• _Your instructions_: Only lines holding the word "bulk" are wanted. Copy them from the listing below.

++++

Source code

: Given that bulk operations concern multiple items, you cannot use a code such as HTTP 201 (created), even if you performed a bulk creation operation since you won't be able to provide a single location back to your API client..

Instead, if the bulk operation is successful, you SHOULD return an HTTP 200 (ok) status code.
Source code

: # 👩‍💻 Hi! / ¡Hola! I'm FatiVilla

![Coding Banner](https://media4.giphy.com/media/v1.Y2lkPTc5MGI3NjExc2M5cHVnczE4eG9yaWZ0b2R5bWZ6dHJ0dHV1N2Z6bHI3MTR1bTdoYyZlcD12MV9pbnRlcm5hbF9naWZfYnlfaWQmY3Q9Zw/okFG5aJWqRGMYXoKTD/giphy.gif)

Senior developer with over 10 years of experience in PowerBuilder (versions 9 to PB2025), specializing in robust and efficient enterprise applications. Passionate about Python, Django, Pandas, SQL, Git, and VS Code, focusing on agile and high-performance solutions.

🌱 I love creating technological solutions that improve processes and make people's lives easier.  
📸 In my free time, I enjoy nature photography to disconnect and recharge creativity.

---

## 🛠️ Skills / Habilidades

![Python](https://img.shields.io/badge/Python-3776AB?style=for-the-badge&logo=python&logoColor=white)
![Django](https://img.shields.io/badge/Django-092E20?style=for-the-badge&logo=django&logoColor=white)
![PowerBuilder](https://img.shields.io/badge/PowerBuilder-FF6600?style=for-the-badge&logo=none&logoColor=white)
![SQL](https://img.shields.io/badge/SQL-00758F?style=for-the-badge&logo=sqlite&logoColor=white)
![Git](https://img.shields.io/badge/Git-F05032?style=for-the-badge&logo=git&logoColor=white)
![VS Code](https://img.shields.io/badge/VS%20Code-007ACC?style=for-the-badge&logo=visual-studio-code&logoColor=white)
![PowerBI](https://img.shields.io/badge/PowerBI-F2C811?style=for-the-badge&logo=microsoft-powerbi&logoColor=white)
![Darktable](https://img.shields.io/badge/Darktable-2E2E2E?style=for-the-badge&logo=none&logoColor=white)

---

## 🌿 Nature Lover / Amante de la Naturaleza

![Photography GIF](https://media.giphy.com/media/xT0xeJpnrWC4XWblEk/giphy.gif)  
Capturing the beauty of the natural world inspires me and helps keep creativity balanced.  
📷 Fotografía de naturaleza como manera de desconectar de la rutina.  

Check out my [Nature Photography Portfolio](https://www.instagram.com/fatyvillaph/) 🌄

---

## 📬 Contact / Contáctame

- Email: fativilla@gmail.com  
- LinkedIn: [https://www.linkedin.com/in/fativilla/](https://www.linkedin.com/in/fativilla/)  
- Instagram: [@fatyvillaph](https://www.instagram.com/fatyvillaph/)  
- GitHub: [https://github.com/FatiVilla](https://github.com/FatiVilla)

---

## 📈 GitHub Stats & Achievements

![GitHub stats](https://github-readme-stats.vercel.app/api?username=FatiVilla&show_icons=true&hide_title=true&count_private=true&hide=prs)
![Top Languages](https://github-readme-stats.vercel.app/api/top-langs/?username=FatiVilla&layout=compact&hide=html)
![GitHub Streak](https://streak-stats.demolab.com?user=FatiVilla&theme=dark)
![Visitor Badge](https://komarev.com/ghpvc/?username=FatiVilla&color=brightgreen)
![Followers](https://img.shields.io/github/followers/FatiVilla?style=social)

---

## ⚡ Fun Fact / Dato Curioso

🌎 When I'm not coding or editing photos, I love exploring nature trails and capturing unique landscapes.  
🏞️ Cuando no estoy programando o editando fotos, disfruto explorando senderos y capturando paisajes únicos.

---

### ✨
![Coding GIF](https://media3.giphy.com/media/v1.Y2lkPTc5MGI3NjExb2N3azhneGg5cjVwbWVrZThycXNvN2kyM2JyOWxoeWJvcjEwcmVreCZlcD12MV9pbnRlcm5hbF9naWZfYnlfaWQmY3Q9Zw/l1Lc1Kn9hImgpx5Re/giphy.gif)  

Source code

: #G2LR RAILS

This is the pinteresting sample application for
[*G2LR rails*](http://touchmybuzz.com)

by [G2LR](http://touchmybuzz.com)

++++

• _Answer area_:
: Given that bulk operations concern multiple items, you cannot use a code such as HTTP 201 (created), even if you performed a bulk creation operation since you won't be able to provide a single location back to your API client..
Instead, if the bulk operation is successful, you SHOULD return an HTTP 200 (ok) status code.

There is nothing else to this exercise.